→ Problem requirements
Find and copy each line of the records where the string "modified" shows up.

*** Block opens ***

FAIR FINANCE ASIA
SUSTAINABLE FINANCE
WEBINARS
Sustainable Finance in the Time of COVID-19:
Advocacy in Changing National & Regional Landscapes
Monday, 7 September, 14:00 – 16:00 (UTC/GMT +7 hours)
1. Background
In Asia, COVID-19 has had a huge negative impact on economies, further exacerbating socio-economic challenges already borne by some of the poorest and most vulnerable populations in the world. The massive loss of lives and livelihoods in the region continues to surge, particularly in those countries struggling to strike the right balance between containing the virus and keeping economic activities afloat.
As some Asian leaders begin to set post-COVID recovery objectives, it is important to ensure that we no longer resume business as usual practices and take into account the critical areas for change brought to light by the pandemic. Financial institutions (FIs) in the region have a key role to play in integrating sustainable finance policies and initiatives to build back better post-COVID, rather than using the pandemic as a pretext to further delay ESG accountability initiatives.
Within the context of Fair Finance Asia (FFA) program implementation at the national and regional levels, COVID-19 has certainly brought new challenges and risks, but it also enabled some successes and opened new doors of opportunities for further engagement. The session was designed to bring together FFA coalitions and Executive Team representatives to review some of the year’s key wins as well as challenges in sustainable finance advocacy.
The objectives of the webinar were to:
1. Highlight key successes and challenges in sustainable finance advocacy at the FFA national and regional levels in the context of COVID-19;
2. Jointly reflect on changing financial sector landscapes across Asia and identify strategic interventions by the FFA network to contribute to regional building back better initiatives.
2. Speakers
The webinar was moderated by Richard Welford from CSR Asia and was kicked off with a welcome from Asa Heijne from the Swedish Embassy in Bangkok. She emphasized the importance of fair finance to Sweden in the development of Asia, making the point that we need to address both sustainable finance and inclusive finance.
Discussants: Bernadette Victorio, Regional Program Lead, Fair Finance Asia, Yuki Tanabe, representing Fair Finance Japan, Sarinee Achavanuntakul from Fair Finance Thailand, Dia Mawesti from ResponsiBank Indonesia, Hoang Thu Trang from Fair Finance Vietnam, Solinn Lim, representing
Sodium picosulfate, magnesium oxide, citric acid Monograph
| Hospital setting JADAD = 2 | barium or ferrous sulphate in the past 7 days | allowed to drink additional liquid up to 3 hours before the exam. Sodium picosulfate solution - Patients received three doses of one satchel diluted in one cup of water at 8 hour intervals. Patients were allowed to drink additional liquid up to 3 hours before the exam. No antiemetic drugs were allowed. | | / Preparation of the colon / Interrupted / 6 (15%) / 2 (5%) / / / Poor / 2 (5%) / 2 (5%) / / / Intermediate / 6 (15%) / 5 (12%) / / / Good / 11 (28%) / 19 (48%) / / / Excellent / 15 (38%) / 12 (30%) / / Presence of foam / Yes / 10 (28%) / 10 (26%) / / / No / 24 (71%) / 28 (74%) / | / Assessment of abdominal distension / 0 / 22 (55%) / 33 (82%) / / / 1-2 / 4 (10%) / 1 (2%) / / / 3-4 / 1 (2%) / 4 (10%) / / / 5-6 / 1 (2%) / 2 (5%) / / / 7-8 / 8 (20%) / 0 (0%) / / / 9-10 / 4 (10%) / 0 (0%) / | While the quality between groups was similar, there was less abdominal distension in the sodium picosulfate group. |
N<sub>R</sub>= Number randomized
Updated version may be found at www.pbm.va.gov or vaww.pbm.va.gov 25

*** Block closes ***
*** Block opens ***

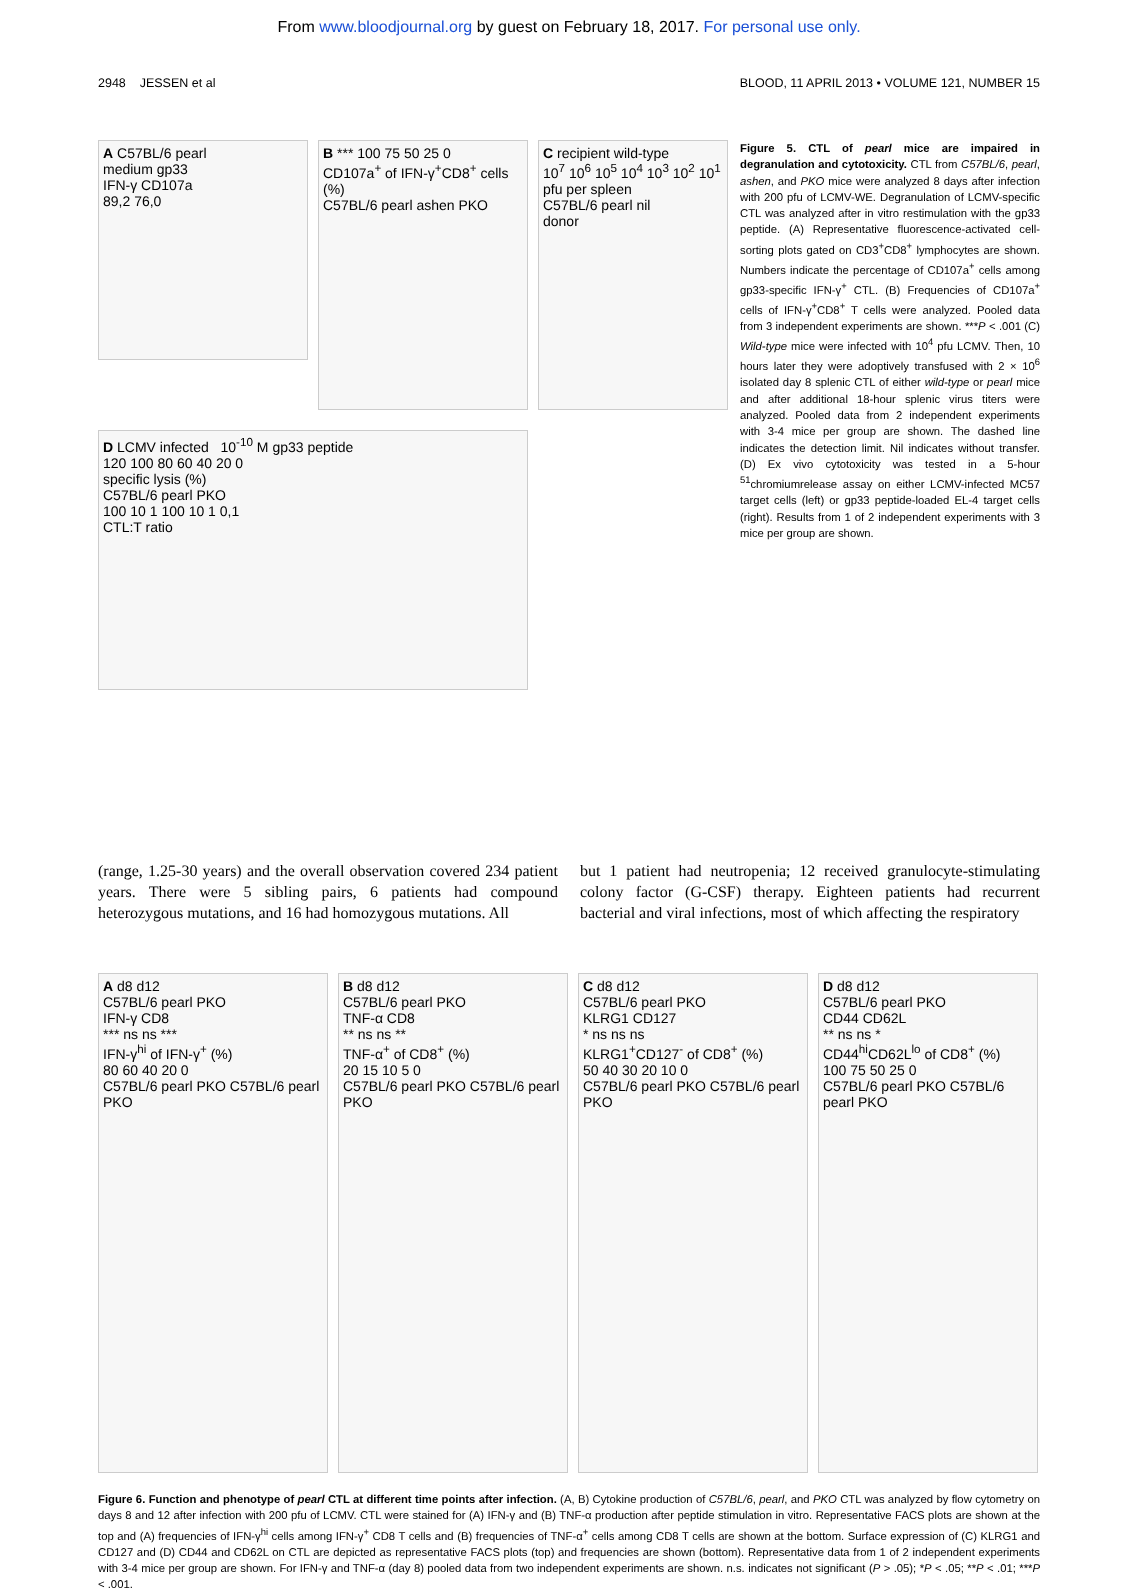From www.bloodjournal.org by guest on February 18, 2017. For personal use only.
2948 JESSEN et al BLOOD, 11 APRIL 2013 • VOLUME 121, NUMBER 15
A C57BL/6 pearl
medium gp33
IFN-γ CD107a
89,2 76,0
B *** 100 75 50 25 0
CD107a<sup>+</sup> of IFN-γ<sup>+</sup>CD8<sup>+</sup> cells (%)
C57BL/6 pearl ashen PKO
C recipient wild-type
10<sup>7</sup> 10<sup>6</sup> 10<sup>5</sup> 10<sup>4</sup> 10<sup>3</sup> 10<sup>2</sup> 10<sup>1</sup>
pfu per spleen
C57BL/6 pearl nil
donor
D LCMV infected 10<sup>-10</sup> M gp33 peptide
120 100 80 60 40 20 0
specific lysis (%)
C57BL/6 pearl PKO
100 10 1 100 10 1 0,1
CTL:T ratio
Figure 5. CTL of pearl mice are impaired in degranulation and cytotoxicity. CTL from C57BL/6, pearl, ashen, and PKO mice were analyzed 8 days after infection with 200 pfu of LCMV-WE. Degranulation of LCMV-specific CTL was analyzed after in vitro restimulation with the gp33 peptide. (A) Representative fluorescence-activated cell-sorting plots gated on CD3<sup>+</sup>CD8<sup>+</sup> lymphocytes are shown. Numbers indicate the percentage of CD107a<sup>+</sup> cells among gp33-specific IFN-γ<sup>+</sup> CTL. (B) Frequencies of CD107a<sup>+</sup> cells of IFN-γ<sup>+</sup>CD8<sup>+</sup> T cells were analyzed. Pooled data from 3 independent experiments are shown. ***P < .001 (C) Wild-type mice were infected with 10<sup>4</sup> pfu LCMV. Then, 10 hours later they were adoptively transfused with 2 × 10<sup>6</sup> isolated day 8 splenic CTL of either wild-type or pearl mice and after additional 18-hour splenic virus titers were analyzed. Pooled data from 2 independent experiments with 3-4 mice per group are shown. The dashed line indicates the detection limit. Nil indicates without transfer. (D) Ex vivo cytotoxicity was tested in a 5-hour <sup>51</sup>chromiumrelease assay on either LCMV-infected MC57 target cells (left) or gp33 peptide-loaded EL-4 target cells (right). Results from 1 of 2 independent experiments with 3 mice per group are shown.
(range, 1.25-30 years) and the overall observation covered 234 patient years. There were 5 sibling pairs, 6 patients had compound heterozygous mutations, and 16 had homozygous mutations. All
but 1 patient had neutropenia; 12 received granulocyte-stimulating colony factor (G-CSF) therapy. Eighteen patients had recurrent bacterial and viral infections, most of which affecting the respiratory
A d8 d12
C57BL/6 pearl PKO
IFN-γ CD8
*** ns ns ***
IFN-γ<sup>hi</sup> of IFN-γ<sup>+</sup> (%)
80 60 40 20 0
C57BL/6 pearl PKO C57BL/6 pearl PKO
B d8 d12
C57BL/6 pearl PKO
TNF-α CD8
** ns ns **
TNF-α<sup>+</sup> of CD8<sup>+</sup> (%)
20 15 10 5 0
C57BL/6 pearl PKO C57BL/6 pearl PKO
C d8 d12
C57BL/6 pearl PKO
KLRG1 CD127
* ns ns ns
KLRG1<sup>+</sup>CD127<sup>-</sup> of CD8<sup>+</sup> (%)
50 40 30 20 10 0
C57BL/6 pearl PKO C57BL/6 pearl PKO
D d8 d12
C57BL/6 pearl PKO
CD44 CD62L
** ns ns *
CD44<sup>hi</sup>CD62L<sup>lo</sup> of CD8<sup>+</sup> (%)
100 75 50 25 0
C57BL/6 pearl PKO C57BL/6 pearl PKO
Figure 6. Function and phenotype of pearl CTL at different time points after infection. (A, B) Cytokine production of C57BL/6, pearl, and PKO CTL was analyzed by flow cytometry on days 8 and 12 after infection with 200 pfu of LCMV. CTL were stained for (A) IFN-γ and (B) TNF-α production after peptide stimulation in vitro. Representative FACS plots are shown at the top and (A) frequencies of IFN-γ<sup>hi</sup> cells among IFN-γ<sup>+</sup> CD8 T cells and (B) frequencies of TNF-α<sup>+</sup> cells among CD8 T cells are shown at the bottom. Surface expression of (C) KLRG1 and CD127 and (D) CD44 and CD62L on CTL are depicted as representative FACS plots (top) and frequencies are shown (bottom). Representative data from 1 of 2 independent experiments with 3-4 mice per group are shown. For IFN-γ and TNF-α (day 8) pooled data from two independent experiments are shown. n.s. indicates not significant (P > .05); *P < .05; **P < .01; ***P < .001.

*** Block closes ***
*** Block opens ***

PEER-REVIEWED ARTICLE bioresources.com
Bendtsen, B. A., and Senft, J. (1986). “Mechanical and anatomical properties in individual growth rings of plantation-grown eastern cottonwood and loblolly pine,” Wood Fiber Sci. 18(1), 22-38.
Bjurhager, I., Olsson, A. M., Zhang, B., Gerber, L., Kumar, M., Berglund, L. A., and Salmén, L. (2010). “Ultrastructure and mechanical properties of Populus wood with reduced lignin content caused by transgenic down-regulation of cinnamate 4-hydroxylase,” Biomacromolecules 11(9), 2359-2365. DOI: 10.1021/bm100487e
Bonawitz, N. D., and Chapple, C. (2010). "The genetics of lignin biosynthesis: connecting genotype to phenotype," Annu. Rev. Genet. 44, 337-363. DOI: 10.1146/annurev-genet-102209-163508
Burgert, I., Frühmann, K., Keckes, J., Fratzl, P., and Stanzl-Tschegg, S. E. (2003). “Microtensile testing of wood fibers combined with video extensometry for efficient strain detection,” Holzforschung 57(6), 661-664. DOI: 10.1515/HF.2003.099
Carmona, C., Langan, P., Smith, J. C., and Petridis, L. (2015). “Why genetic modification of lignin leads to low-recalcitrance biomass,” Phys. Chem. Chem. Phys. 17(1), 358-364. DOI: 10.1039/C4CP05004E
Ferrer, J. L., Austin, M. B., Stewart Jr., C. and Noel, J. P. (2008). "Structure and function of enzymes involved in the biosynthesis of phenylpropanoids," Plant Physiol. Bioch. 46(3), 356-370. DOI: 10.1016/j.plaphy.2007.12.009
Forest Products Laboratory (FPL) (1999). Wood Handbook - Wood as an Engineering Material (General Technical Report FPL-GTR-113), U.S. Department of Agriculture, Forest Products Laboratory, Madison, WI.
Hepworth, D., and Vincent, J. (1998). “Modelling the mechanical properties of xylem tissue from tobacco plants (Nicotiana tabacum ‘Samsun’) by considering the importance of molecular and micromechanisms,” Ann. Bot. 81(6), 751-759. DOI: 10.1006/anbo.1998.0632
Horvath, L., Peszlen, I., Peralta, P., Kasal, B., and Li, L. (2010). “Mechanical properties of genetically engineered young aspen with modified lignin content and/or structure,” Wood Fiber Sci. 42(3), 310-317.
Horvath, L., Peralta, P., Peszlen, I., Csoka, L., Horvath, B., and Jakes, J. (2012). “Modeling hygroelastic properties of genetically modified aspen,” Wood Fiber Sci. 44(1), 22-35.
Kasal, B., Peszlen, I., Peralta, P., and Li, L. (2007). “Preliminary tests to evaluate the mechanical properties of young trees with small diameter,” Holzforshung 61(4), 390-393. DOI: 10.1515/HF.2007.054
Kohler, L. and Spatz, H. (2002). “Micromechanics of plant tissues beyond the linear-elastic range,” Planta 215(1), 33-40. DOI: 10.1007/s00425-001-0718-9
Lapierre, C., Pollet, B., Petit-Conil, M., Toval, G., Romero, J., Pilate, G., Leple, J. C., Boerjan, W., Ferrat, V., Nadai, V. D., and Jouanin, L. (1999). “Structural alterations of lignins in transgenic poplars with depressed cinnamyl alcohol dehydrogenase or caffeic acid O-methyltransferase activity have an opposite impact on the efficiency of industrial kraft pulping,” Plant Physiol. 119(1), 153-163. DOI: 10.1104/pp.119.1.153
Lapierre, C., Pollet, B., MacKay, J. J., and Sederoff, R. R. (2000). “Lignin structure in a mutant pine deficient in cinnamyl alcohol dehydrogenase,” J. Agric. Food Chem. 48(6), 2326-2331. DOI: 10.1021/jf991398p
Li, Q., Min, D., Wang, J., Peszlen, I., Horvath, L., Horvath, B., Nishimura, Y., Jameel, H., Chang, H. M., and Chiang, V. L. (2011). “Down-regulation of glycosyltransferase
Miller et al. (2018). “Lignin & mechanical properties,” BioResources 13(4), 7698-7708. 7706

*** Block closes ***

→ Written answer
Horvath, L., Peszlen, I., Peralta, P., Kasal, B., and Li, L. (2010). “Mechanical properties of genetically engineered young aspen with modified lignin content and/or structure,” Wood Fiber Sci. 42(3), 310-317.
Horvath, L., Peralta, P., Peszlen, I., Csoka, L., Horvath, B., and Jakes, J. (2012). “Modeling hygroelastic properties of genetically modified aspen,” Wood Fiber Sci. 44(1), 22-35.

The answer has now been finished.